* REQUIRED ACTION:
A full, word-for-word copy of the listing below is needed; leave the images out of it.

* DATA SEGMENT:
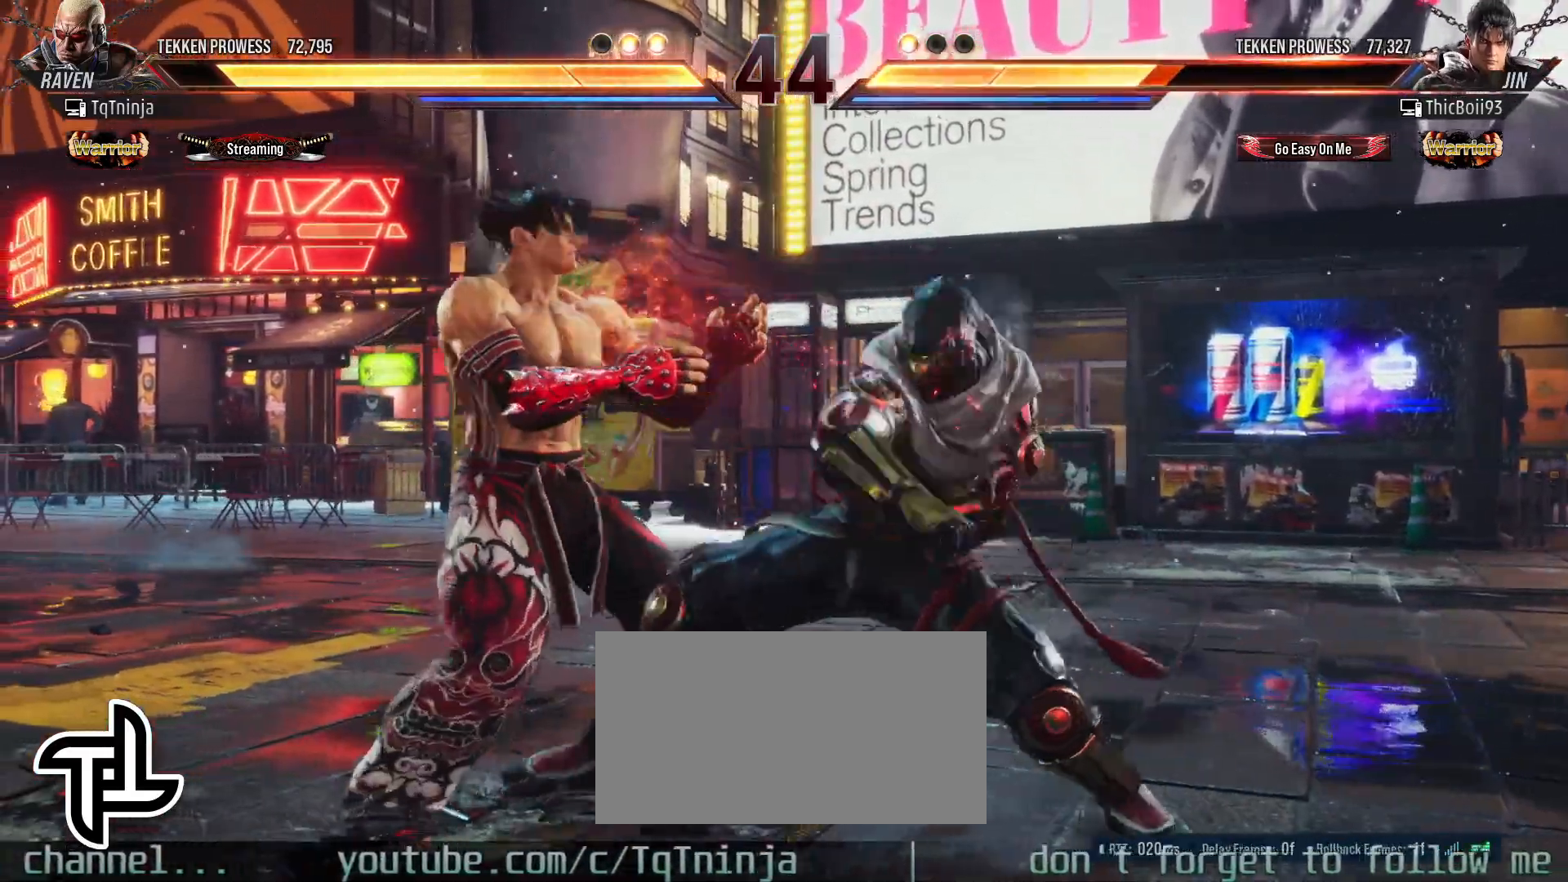
{"buttons": ["CROSS"], "left_stick": "center", "events": [[50, "left_stick", "center"], [467, "CROSS", "down"]]}
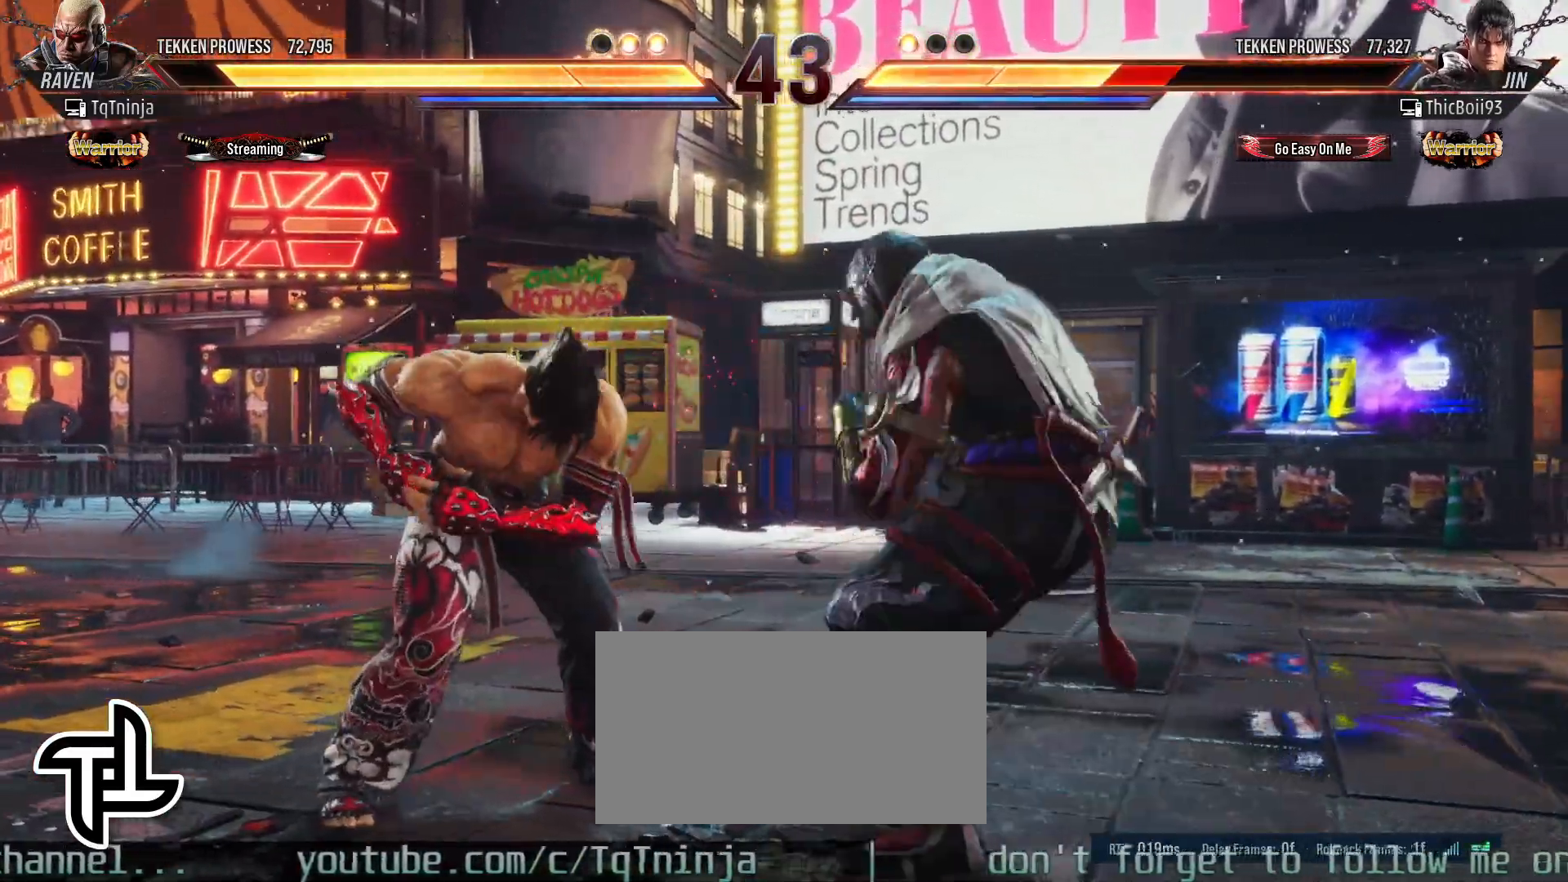
{"buttons": [], "left_stick": "center", "events": [[17, "CROSS", "up"], [83, "CROSS", "down"], [133, "CROSS", "up"], [150, "CROSS", "down"], [217, "CROSS", "up"]]}
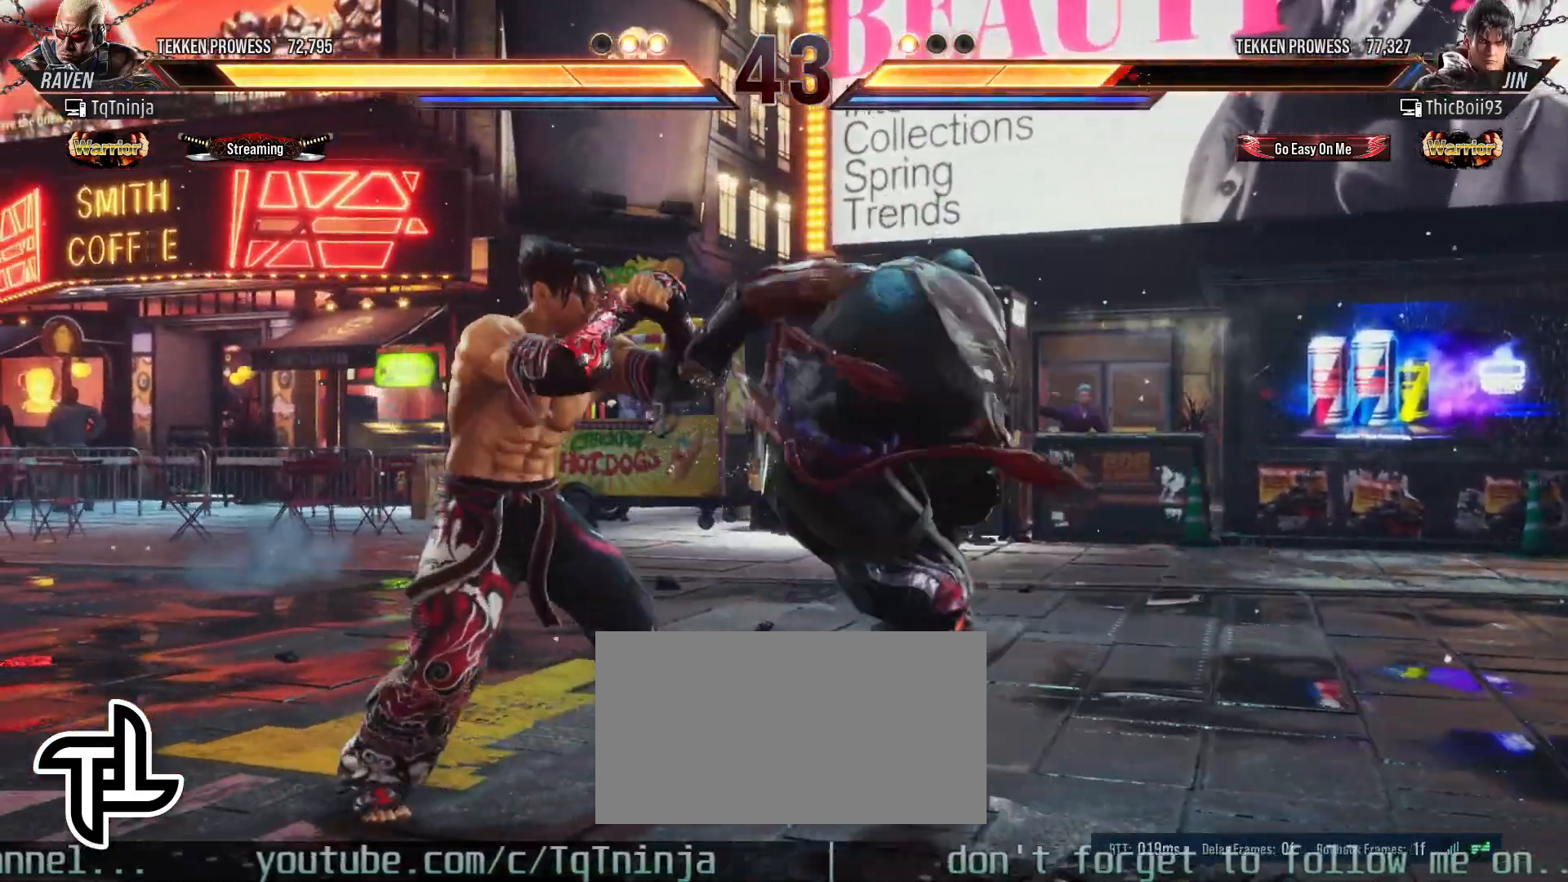
{"buttons": [], "left_stick": "down", "events": [[433, "left_stick", "right"], [483, "left_stick", "down"]]}
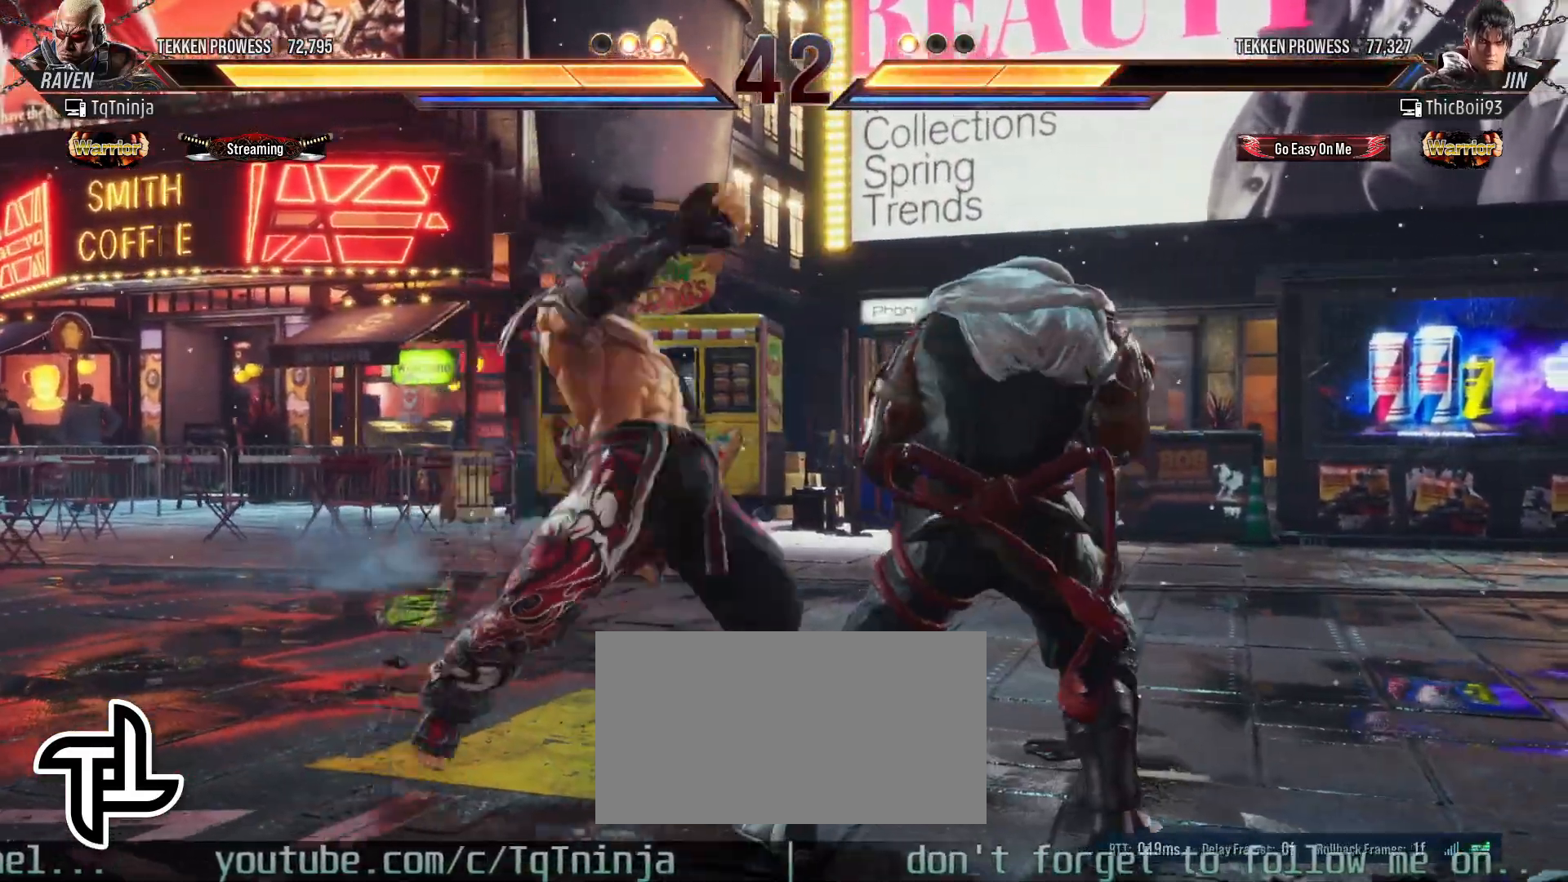
{"buttons": [], "left_stick": "center", "events": [[17, "left_stick", "down-left"], [267, "left_stick", "center"], [283, "SQUARE", "down"], [400, "SQUARE", "up"]]}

* EXERCISE SOLUTION:
{"buttons": ["CROSS"], "left_stick": "center", "events": [[50, "left_stick", "center"], [467, "CROSS", "down"]]}
{"buttons": [], "left_stick": "center", "events": [[17, "CROSS", "up"], [83, "CROSS", "down"], [133, "CROSS", "up"], [150, "CROSS", "down"], [217, "CROSS", "up"]]}
{"buttons": [], "left_stick": "down", "events": [[433, "left_stick", "right"], [483, "left_stick", "down"]]}
{"buttons": [], "left_stick": "center", "events": [[17, "left_stick", "down-left"], [267, "left_stick", "center"], [283, "SQUARE", "down"], [400, "SQUARE", "up"]]}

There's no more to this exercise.